• Task objective
Everything from the line containing "は、兵庫県神戸市東灘区" to the end of the records should be reproduced exactly, and nothing before it.

• Entries shown
============
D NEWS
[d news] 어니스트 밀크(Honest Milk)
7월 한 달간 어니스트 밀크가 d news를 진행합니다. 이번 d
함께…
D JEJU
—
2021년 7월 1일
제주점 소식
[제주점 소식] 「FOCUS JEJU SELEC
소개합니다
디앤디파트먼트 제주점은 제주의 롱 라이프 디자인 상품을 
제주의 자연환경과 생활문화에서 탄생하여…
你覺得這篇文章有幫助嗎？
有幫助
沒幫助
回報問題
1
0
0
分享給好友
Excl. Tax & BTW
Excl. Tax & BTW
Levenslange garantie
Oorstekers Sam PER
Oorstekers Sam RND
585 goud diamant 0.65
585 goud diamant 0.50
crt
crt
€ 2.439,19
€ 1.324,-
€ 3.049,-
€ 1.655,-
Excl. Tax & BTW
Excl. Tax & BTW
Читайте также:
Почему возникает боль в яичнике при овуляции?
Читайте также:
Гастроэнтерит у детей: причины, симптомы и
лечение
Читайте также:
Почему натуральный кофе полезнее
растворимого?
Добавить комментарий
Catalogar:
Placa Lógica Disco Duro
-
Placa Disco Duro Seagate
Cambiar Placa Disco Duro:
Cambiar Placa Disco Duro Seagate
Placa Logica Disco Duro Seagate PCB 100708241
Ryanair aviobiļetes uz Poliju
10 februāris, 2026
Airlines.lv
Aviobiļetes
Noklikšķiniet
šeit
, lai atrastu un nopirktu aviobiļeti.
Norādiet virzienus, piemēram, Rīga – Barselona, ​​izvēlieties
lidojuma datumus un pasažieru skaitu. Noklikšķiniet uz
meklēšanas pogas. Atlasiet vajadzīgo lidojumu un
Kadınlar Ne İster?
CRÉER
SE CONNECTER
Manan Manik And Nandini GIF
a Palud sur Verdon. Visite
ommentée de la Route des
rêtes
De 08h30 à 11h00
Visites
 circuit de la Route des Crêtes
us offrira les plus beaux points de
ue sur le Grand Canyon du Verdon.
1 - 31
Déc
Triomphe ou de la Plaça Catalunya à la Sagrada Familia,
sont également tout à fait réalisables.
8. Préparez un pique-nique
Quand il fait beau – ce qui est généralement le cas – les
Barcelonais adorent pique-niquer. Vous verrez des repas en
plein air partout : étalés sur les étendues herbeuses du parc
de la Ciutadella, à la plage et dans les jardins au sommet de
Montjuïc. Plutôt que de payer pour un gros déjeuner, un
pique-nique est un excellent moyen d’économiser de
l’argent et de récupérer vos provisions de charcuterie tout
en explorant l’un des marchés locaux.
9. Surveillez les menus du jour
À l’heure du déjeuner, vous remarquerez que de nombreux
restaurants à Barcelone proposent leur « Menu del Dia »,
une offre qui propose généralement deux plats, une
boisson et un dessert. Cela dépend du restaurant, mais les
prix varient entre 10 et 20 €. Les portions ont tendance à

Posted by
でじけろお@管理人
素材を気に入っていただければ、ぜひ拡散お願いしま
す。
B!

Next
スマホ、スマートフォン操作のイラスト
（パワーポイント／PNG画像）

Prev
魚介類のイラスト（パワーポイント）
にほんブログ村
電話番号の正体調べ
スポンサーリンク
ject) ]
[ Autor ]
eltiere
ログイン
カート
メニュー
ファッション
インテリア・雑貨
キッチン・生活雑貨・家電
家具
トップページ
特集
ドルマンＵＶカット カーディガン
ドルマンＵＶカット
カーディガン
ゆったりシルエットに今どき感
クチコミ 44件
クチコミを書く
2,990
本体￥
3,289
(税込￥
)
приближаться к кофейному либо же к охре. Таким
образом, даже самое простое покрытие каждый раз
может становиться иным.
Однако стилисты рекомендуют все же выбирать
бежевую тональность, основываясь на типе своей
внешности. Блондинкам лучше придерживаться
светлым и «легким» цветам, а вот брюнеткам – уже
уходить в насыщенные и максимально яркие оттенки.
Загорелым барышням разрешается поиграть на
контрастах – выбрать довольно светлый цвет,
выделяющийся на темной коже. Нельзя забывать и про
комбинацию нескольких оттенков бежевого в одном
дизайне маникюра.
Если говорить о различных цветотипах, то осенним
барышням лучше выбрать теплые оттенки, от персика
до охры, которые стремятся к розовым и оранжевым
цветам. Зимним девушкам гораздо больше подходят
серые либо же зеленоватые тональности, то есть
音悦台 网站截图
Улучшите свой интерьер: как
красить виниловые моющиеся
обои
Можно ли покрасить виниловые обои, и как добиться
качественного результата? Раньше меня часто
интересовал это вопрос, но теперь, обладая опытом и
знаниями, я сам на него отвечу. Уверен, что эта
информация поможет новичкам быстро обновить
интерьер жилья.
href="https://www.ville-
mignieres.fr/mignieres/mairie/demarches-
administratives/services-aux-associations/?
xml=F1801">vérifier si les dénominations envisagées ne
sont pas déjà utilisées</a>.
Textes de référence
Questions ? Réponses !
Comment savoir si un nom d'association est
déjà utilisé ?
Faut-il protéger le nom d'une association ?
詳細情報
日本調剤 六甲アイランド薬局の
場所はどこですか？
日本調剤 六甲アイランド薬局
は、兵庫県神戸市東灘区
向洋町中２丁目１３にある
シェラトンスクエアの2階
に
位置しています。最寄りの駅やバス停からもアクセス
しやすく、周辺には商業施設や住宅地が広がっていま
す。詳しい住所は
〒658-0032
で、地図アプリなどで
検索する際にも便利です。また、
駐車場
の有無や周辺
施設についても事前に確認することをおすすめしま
============
• Response box
は、兵庫県神戸市東灘区
向洋町中２丁目１３にある
シェラトンスクエアの2階
に
位置しています。最寄りの駅やバス停からもアクセス
しやすく、周辺には商業施設や住宅地が広がっていま
す。詳しい住所は
〒658-0032
で、地図アプリなどで
検索する際にも便利です。また、
駐車場
の有無や周辺
施設についても事前に確認することをおすすめしま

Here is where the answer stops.